With its military sales, the United States reverses Isaiah, turning plowshares into swords

America buys oil from Canada, Mexico, Saudi Arabia and Venezuela.  We buy cars from Japan, South Korea and Europe.  And from China, we buy clothes, appliances, plastic goods, toys, shoes and medical equipment.

But for what goods and services are we the dominant world seller (that is, besides Spiderman movies and Lady Gaga)?

The answer is weapons.

According to a Congressional report released a few days ago, the United States dominates the world’s weapons market, selling almost 53% of the $40.4 billion in total world trade in arms in 2010.  In second place, with a mere 19.3% of world arms trade, was Russia.  And while the recession sent arms sales into a nose dive in 2010, going from $65.2 billion to $40.4 billion in the prior year, the U.S. percentage of total sales has been rising steadily. According to a Congressional report from a year ago, from 2006-2009, the United States had made only 38.6% of all agreements to sell weapons to other countries.  

And who is buying all of these bombs, guns, bullets, tanks and anti-aircraft systems? It turns out it’s the developing world, where governments tend to be less stable.  Of total arms sales last year, developing countries bought 76.2% of all implements of war, with the America supplying 48.6%—almost half—of all weapons of that total. 
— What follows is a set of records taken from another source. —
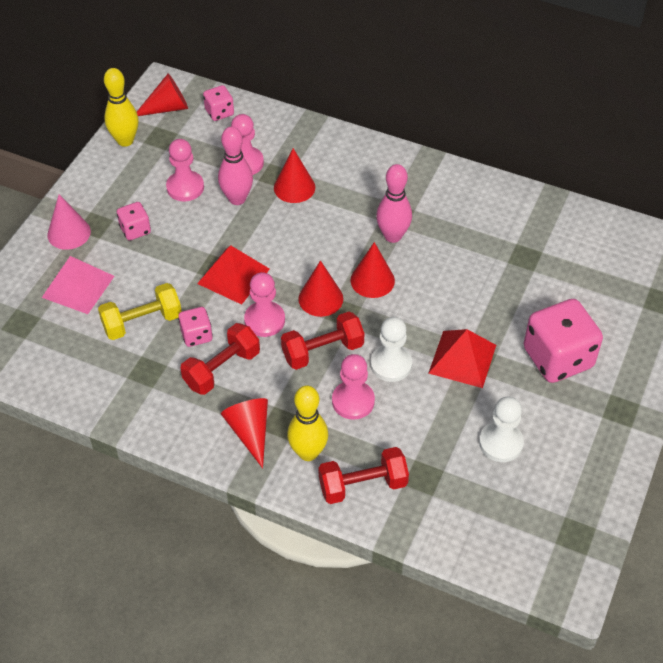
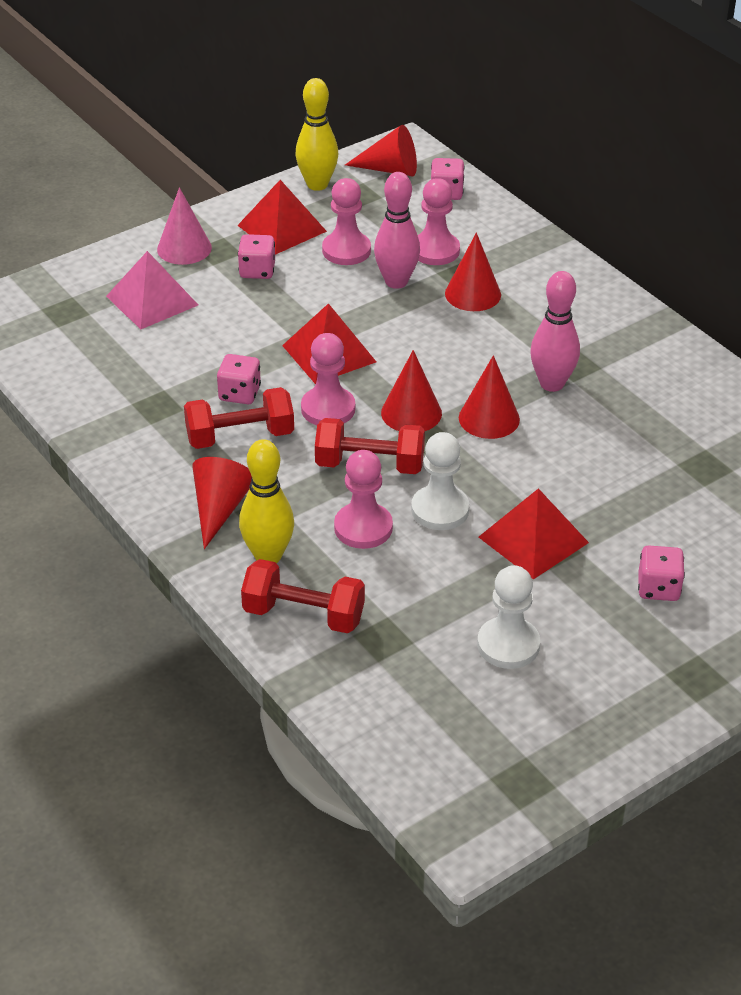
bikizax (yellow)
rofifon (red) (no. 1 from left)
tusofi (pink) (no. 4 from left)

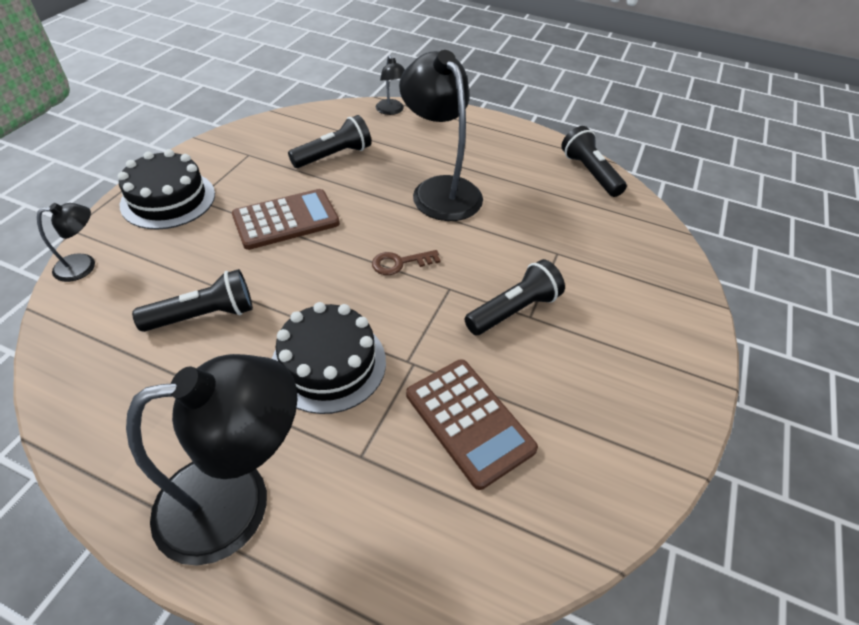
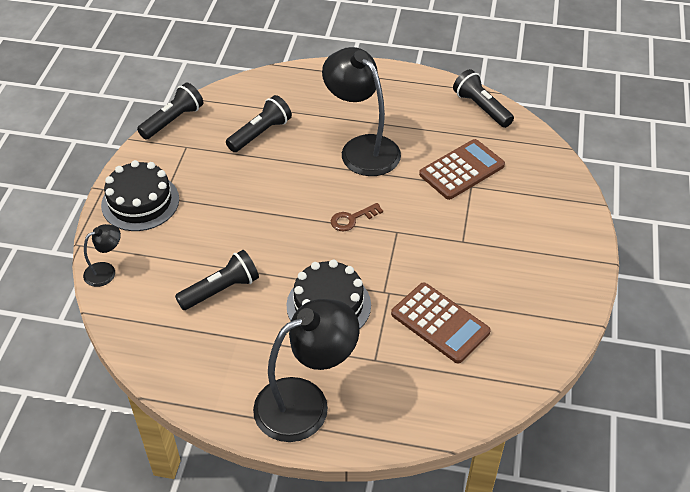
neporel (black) (no. 3 from left in the first image)
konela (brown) (no. 2 from left)
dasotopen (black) (no. 1 from left)

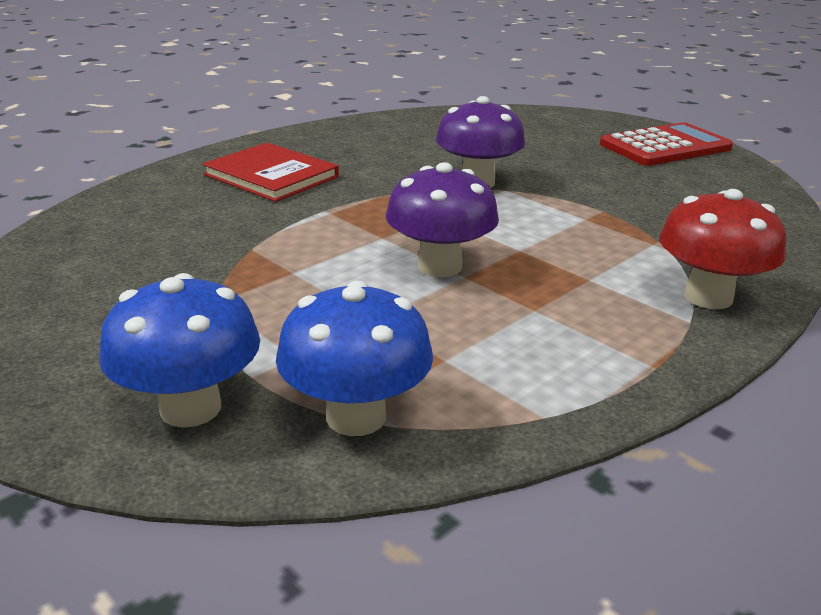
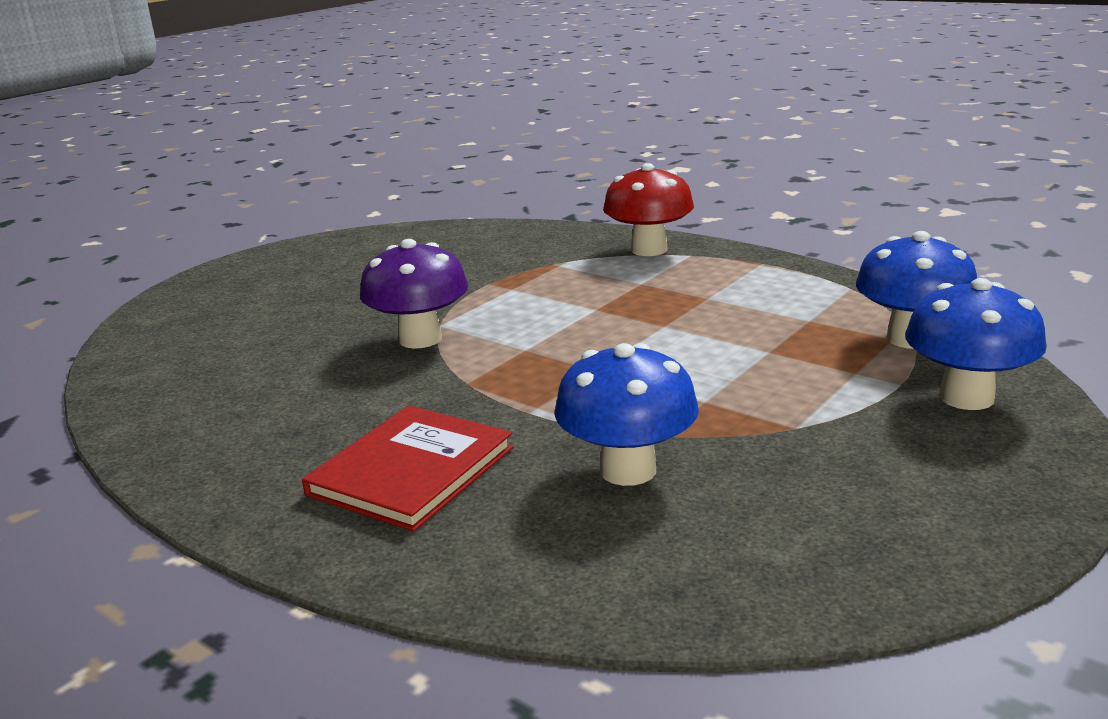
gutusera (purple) (no. 1 from left in the first image)
konela (red)
gutusera (blue) (no. 1 from left)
Here’s the list of developing countries that bought the most bombs and bullets in 2010.  You tell me how many of these countries you want to have more weapons:

  1. India
  2. Taiwan
  3. Saudi Arabia
  4. Egypt
  5. Israel
  6. Algeria
  7. Syria
  8. South Korea
  9. Singapore
  10. Jordan

We’re perverting the words of the ancient prophet Isaiah.  Instead of turning swords into plowshares, we’re turning plowshares into swords, by arming to the teeth some of the most unstable countries or countries in some of the most unstable areas of the world. 

The weapons we sell are sophisticated, high-tech stuff that help countries perfect the art of mass killing: For example, The New York Times reported over the weekend that the Obama administration has supplied Israel with bombs capable of destroying buried targets.  My rhetorical question on this bit of news: will these bombs guide Israel towards a peaceful resolution with the Palestinians and a rapprochement with the Arab world, or will it embolden Israel to stoke the flames of Middle Eastern violence?

And even as the U.S. cash register for arms sales sounds a steady ka-ching ka-ching, we continue to develop more and more sophisticated arms like drone planes that turn war into a video game.  For a good overview of our drone program and other robotic weapons we are developing, check out Christian Caryl’s review of two books on the subject in the latest New York Review of Books.  This new generation of weapons makes it easier for aggressors to launch attacks that inflict maximum damage on the enemy and its innocent citizens with minimal damage to the soldiers of the attacking nation. 

One of our lesser presidents, Calvin Coolidge, once said that “the chief business of the American people is business.” Perhaps we should update his statement and say that the chief business of the American people has become war.